Being able to teach, learn and minister to patients remotely is now likely to become a more standard practice in a relatively short amount of time.
“I don’t think this is going away, even when we come back. It is a special skill,” said Cockrill, who took an entire classroom-based course, Homeostasis I, and put it online in the space of a day.
She added that, for faculty, there are a number of elements that must be considered when designing these new, virtual curricula, not the least of which is the technology.
“How do you do a virtual visit, and then how do you engage a student in a virtual visit so they can really learn things? There are really two aspects. We’re doing this in parallel. We’re teaching the students, and we’re also having to teach the faculty and figure it out ourselves,” she said.
The extra effort is worth it, however, given how positively patients respond to this new approach, Cockrill said, especially now, when many are unable to have in-person visits with physicians.
“For my patients, they’re all really sick, so it’s hard for them to get a ride to the hospital and walk down the hall. So, they like being able to stay home and have a call,” Cockrill said.
Even remotely, Fazio said, physicians are still able to convey a message of caring and connection with their patients.
“Knowing that if you get sick, somebody’s there … It gives a little bit of assurance and quells the anxiety at a time when everybody is feeling overwhelmed and anxious,” said Fazio.
Faculty are also thinking about how they might go about developing a virtual rounds course, which could be even more challenging.
Cockrill said ICUs may provide good models for that because “they’re basically doing virtual rounds in the ICUs now. One person goes into the room and examines the patient … and all the screens and everything are outside.”
For many of the faculty members, some of the teaching demands created by the coronavirus pandemic have had fringe benefits.
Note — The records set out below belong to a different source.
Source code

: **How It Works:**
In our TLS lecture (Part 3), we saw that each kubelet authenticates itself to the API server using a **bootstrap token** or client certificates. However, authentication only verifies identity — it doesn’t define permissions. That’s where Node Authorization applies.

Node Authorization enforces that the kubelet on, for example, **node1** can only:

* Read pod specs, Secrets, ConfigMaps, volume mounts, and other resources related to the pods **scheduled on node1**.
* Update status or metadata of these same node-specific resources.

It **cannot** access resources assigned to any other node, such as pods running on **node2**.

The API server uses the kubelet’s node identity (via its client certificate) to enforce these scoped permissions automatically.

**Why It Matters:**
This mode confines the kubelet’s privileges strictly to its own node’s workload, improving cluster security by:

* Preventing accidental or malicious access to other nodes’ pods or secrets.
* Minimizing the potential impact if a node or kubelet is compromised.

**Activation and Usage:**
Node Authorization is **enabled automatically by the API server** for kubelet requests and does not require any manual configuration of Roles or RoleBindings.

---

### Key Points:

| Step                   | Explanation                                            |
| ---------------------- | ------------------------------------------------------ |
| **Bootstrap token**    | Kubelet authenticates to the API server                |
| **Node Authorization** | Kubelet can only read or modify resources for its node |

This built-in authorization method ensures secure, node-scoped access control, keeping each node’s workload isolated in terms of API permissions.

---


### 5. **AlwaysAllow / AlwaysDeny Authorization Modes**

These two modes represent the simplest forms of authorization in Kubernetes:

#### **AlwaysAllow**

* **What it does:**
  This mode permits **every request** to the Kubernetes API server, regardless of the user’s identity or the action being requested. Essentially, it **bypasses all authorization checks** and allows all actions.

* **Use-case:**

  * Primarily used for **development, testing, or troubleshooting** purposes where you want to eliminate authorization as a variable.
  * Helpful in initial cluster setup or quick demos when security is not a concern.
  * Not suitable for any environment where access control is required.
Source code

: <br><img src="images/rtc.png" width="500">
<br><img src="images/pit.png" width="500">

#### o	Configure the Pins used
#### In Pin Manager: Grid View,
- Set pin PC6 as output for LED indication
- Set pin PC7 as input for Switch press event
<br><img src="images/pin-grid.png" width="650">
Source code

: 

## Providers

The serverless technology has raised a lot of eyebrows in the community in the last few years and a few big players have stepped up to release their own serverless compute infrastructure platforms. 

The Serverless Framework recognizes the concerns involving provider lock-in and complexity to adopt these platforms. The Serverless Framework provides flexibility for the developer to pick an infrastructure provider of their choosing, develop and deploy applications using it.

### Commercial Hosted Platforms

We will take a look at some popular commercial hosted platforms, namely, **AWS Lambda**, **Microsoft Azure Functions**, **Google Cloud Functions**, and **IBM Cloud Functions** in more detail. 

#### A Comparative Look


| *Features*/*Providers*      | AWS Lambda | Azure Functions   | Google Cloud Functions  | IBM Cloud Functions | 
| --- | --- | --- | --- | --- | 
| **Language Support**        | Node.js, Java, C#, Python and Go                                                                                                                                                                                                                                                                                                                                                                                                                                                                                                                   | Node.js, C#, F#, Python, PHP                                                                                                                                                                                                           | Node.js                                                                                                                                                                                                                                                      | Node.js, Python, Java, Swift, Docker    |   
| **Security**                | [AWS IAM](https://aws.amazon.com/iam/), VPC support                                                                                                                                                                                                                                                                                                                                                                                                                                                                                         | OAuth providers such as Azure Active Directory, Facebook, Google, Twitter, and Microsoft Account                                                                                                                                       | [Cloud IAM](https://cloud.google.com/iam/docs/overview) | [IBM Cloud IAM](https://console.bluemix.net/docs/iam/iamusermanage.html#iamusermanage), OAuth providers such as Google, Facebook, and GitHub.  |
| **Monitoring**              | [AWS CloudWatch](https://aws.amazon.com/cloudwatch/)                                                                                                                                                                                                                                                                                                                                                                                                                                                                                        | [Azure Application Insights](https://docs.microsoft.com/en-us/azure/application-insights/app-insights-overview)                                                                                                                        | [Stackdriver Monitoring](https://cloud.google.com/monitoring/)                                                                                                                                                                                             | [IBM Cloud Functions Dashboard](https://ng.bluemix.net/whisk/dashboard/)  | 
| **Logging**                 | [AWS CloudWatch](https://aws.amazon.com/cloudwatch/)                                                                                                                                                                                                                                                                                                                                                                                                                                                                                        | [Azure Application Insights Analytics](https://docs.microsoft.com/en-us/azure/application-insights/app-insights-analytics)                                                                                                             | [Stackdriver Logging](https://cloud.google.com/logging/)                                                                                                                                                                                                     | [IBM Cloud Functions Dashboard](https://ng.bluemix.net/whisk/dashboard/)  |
They’ve brought educators together with common goals and encouraged greater information sharing and much more interprofessional collaboration and education.
“Nobody’s holding back anything. Everyone is throwing themselves into trying to understand the best way to take care of patients. And I feel like that’s something that we want to make sure that we share with students, that we are in this together, and we’re all pulling together to make the best or do the best for our patients,” said Cockrill.
“We’ve been thinking for a long time about how to make some pedagogical changes in the way that we teach, particularly around the clinical clerkships,” said Fazio. “And this has forced us to make those changes.”